The greater the gap in velocity between a fastball and a changeup (holding movement constant), the greater the whiff rate. The smaller the gap (holding movement constant), the greater the ground ball rate on balls in play. Felix Hernandez and Zack Greinke have had good success in recent seasons with fastballs and changeups just a few ticks apart in average velocity. The optimal velo drop is different for everyone, and velo drop may not be the most crucial determinant of a changeup's effectiveness, anyway.

In this specific case, I'm looking at the pretty tepid movement on De Leon's change and thinking that he might do a bit better (since it would seem that his best asset with the pitch is the difficulty of picking it up, anyway) with a version that had a smaller velo drop but might induce weaker contact than the current form. It's a theory.

Thanks for the comment; it's an evolving topic.
mattyjames1
1/26
Yesterday's article kind of completely contradicts your theory.

Madduxing

First, Maddux was convinced no hitter could tell the speed of a pitch with any meaningful accuracy. To demonstrate, he pointed at a road a quarter-mile away and said it was impossible to tell if a car was going 55, 65 or 75 mph unless there was another car nearby to offer a point of reference.

“You just can’t do it,” he said. Sometimes hitters can pick up differences in spin. They can identify pitches if there are different releases points or if a curveball starts with an upward hump as it leaves the pitcher’s hand. But if a pitcher can change speeds, every hitter is helpless, limited by human vision.

“Except,” Maddux said, “for that [expletive] Tony Gwynn.”
matrueblood
1/27
My first rebuttal to that is that while Maddux was right about tunneling on a general level, I don't believe (and have never believed, going back several years to when I first heard that quote) that he was right about this specifically. Indeed, while we're still not ready to make definitive claims in this area, I suspect we'll eventually find that minimizing velocity differential at the tunnel point *is* a valuable (though not always necessary) skill.
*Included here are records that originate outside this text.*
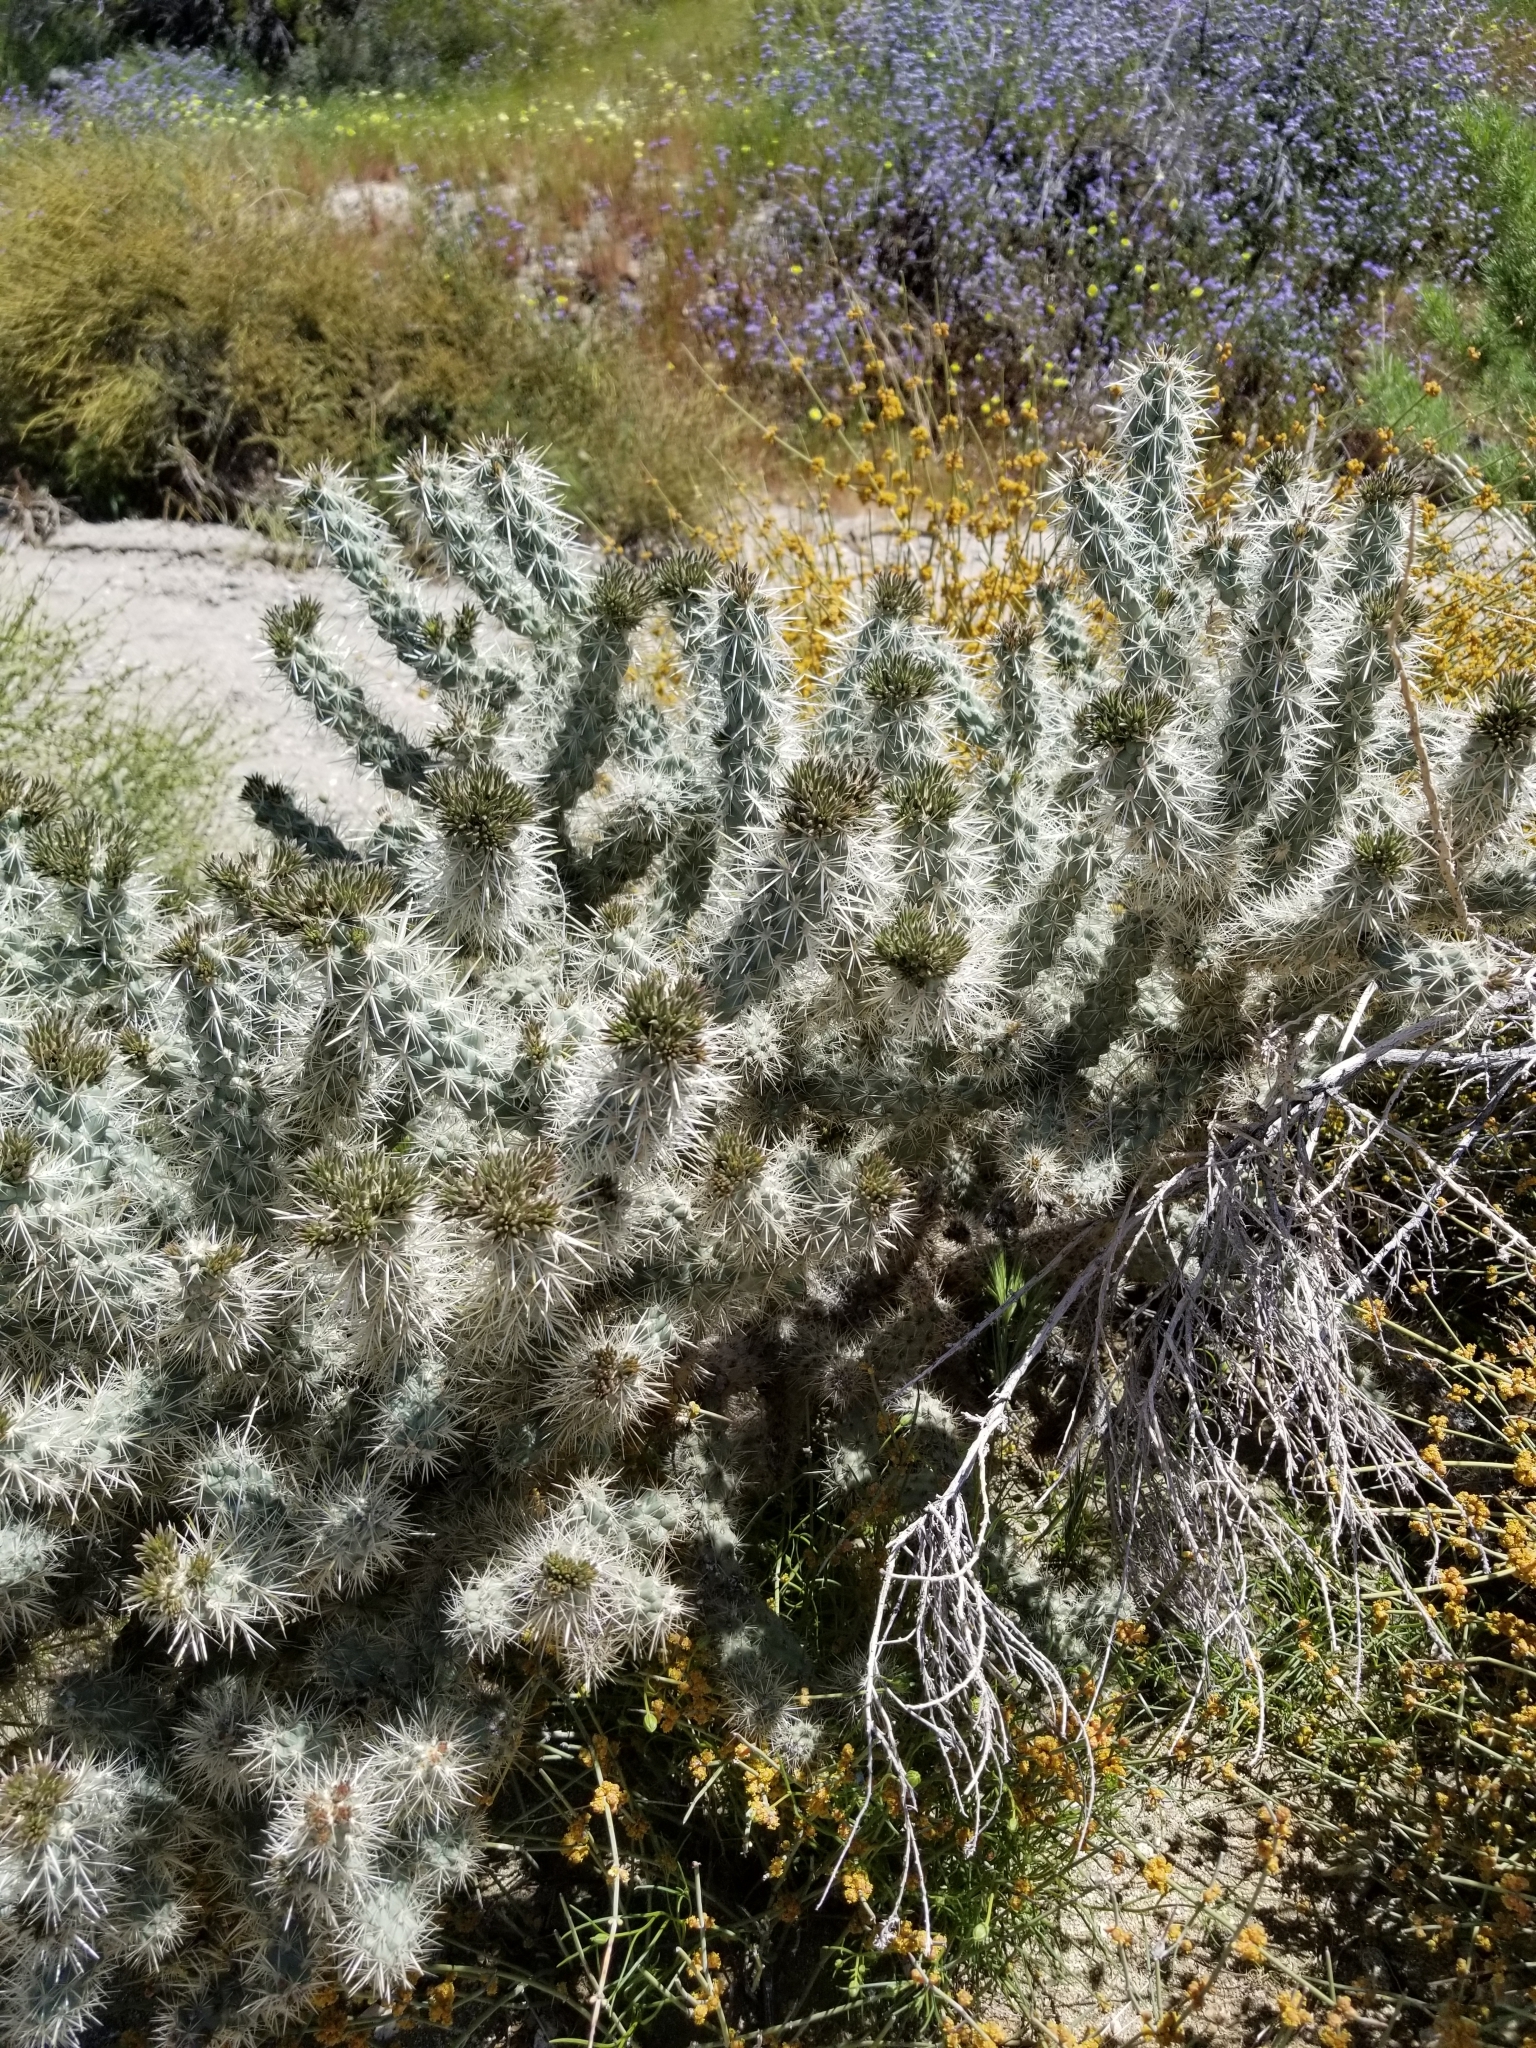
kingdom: Plantae
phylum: Tracheophyta
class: Magnoliopsida
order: Caryophyllales
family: Cactaceae
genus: Cylindropuntia
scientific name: Cylindropuntia echinocarpa
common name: Ground cholla
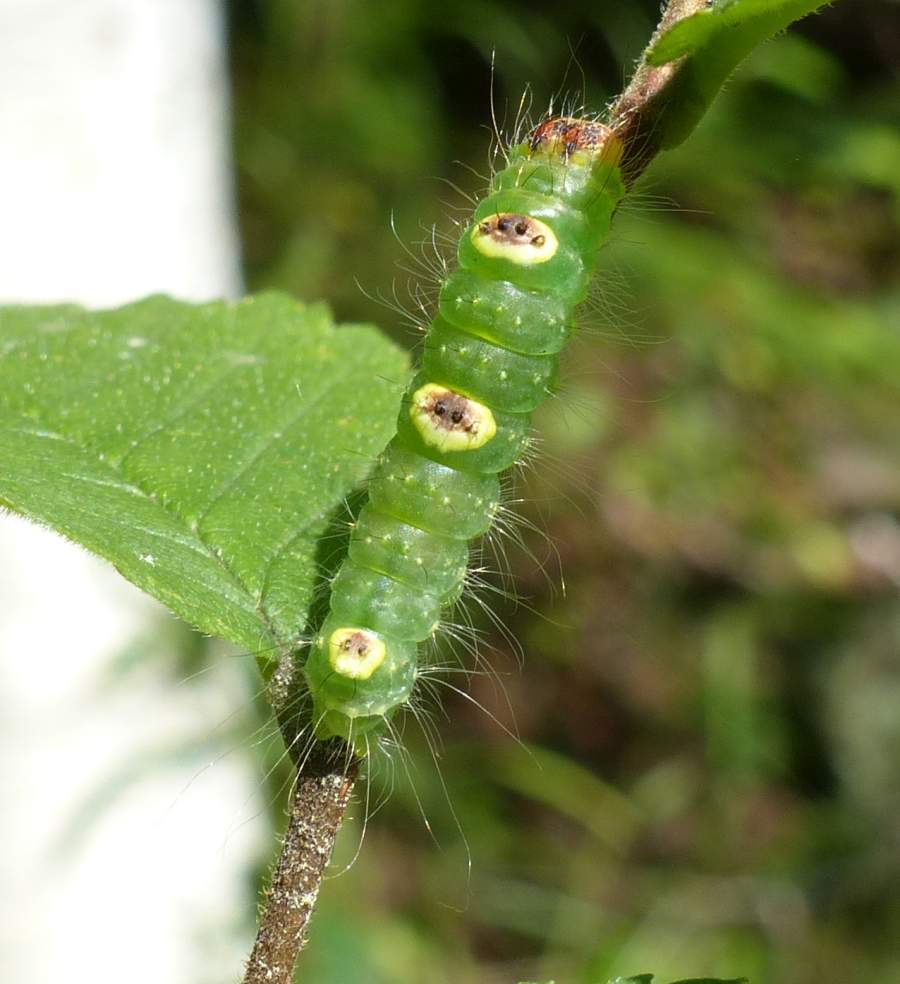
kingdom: Animalia
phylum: Arthropoda
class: Insecta
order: Lepidoptera
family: Noctuidae
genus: Acronicta
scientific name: Acronicta morula
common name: Ochre dagger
My second rebuttal is that I don't think my theory of De Leon's struggles centers as much on the velocity gap alone as you might have taken it to. (Obviously, to whatever extent that's true, it's no one's fault but mine.) Rather, it's mostly about having a big velocity differential *without* big movement, and especially without big post-tunnel movement. Without exceptional movement, the pitch relies more on deception, and a big velocity differential is an impediment to that deception.